George Gilder (born 1939, in New York City) is a libertarian, right-wing, American philosopher, futurologist and author. He is a prominent oracle of techno-utopianism.
He helped found the Discovery Institute with Bruce Chapman.
Gilder writes books about technology and marriage. He has written articles for many publications include Wired Magazine. His book Men and Marriage was one of the most scathing early criticisms of feminism. The first mention of the word Digerati on USENET occurred in 1992, and referred to an article by George Gilder in Upside magazine .

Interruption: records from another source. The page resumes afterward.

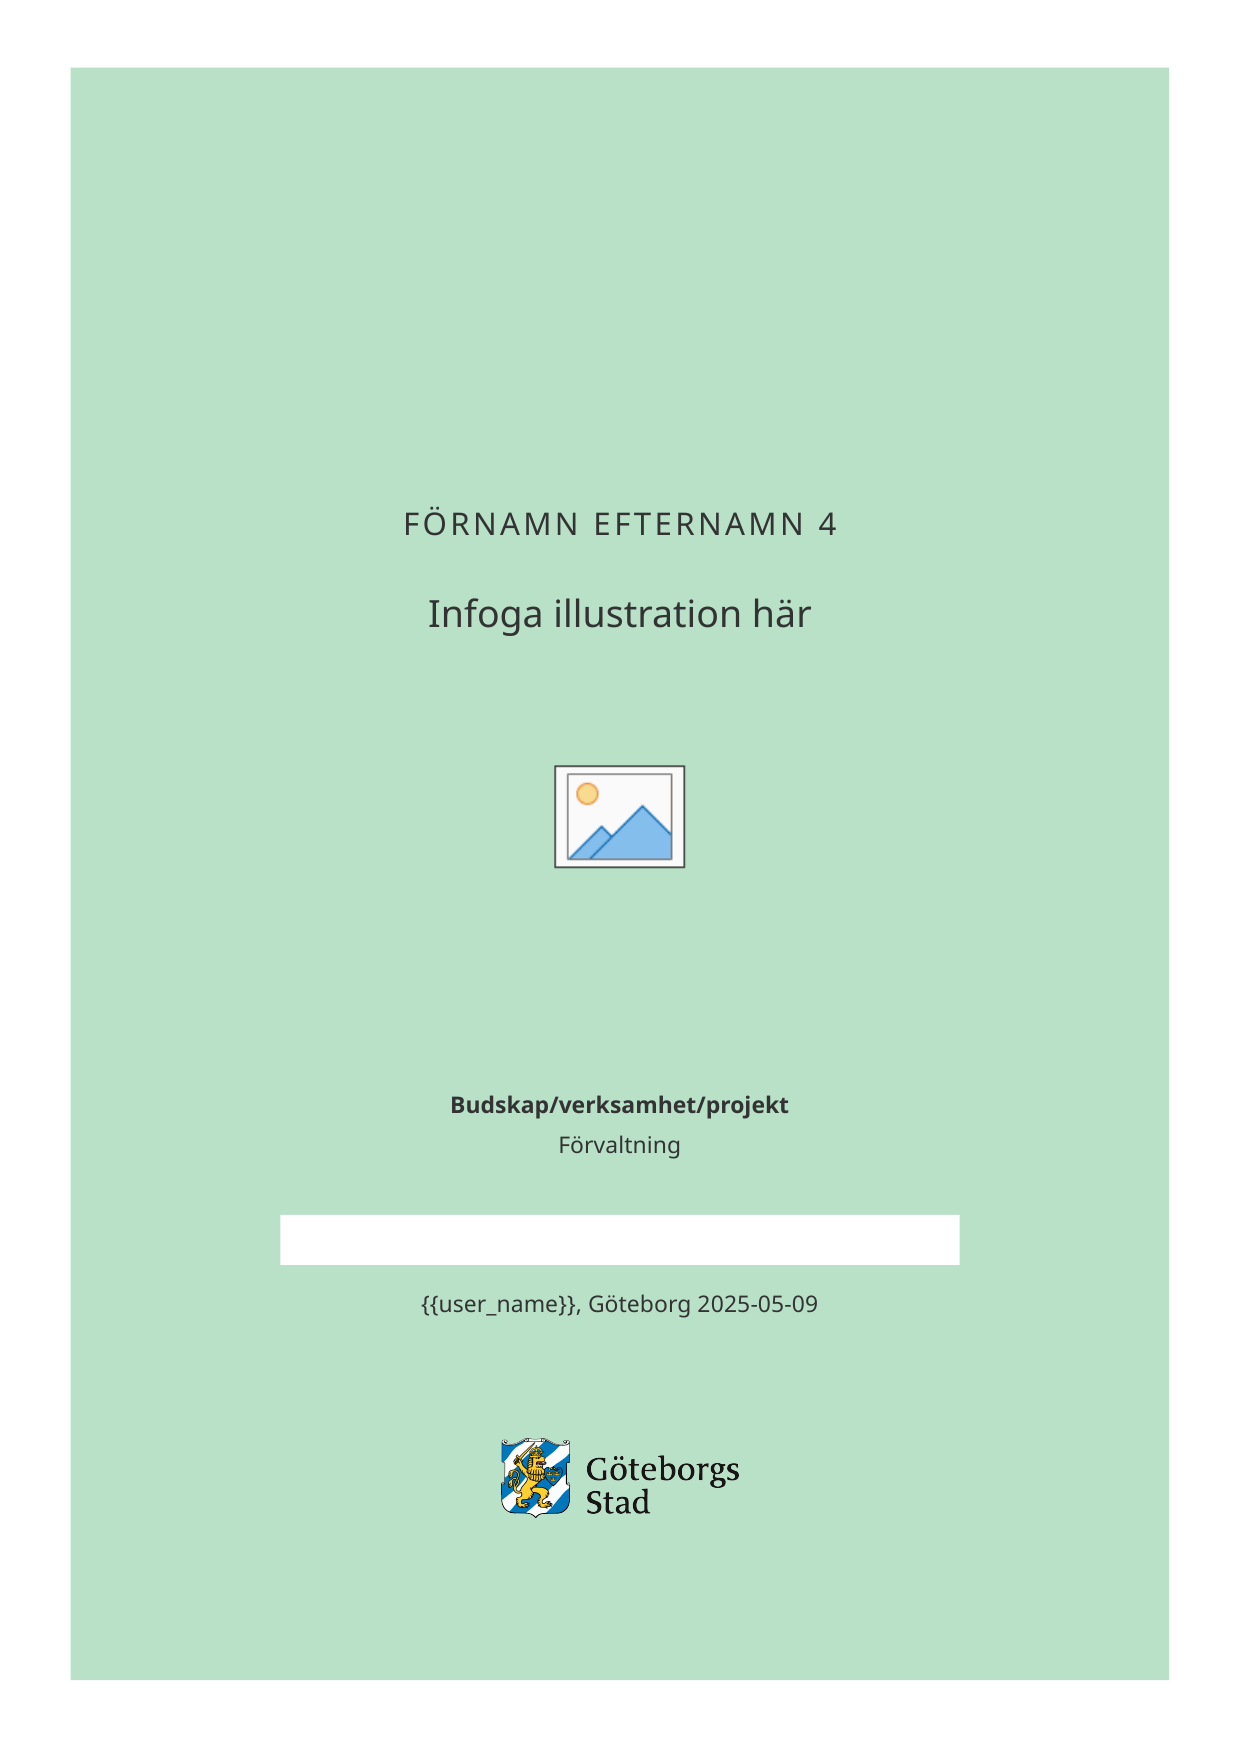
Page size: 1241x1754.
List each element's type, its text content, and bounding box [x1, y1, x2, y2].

text_box {{user_name}}, Göteborg 2025-05-09 [264, 1292, 976, 1315]
footer Budskap/verksamhet/projekt Förvaltning [237, 1077, 1003, 1172]
picture [237, 582, 1003, 1052]
picture [501, 1438, 739, 1518]
title Förnamn efternamn 4 [237, 487, 1003, 565]
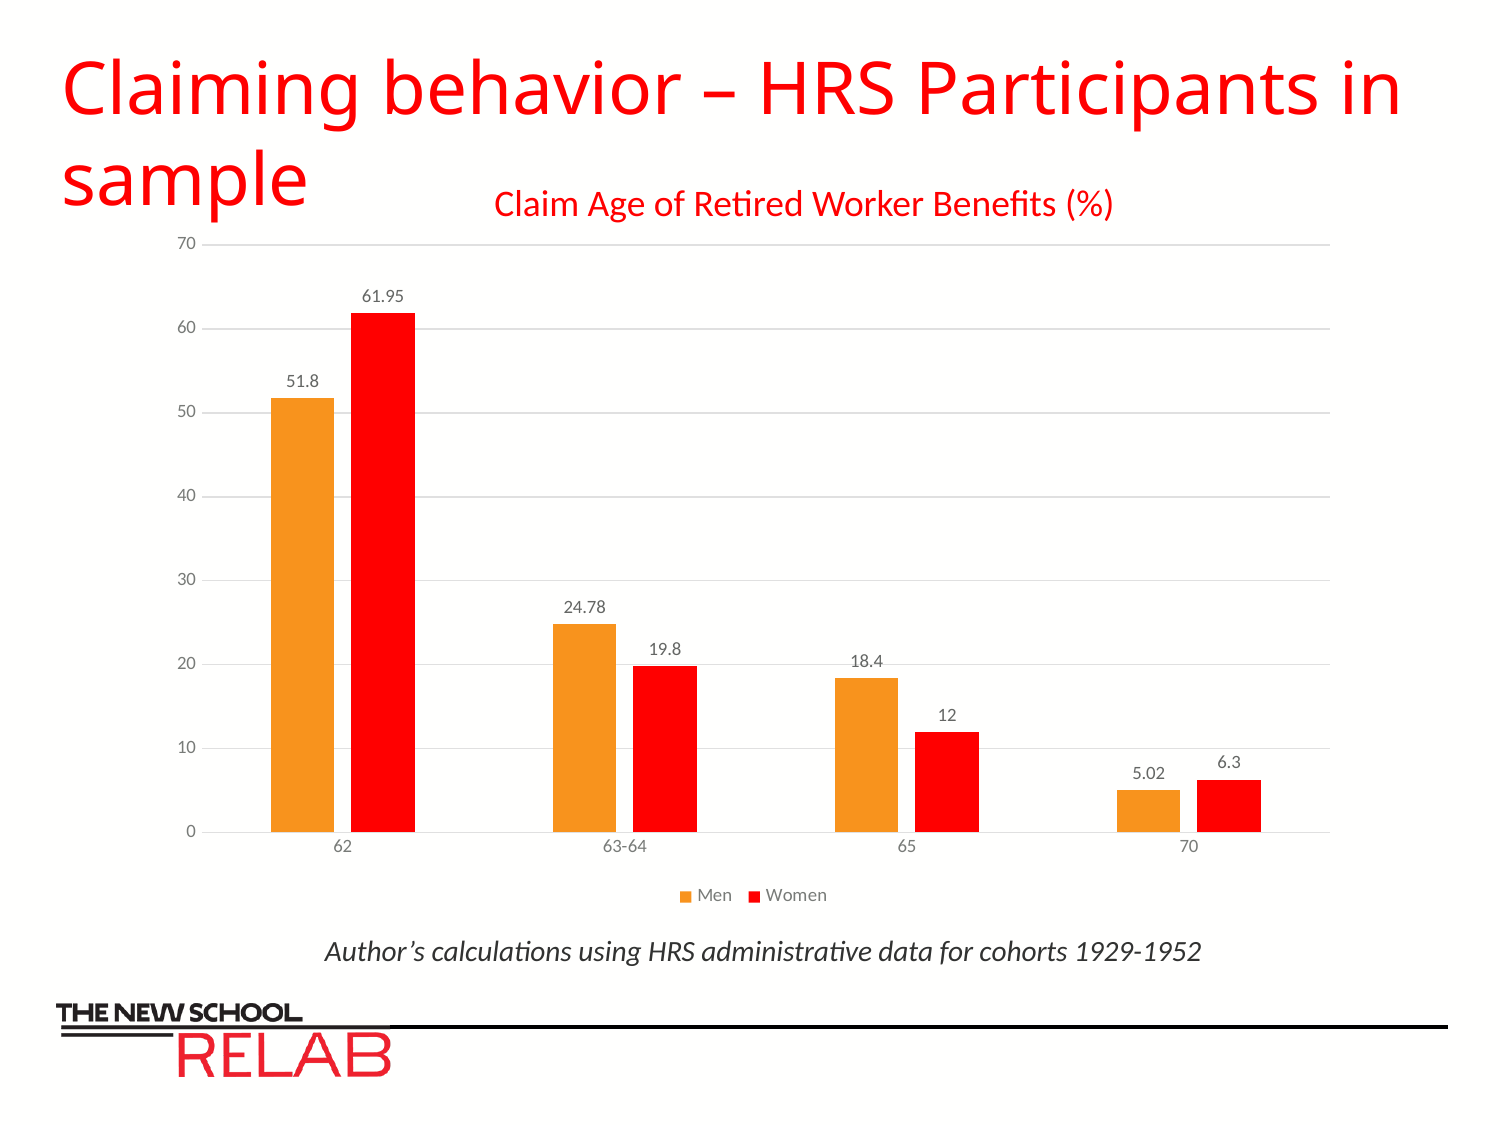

He was a long time supporter of The American Spectator, and after becoming a dot-com millionaire he purchased the magazine. His goal was to turn it into a profit-making glossly with significant media buzz. Numerous staff members, demoralized by the ever-looming budget crises, were laid off or departed after Gilder's hand-picked but inexperienced editors, Joshua Gilder and Richard Vigilante , took the reins and vowed to reach a new technology- and business-savvy audience. Circulation and budget losses continued and even increased in the Gilder era, and at one point the entire Washington-based staff other than Tyrrell and executive editor and web site editor Wladyslaw Pleszczynski were laid off as operations were moved to rural Massachusetts, where the rest of George Gilder's businesses were based. Not long thereafter George Gilder, who had lost most of his fortune with the bursting of the Internet stock bubble, sold the magazine back to Tyrrell and the American Alternative Foundation for $1 in 2003, and it moved operations once-again to the Washington-D.C. area. By the year 2004, circulation had dropped to 50,000.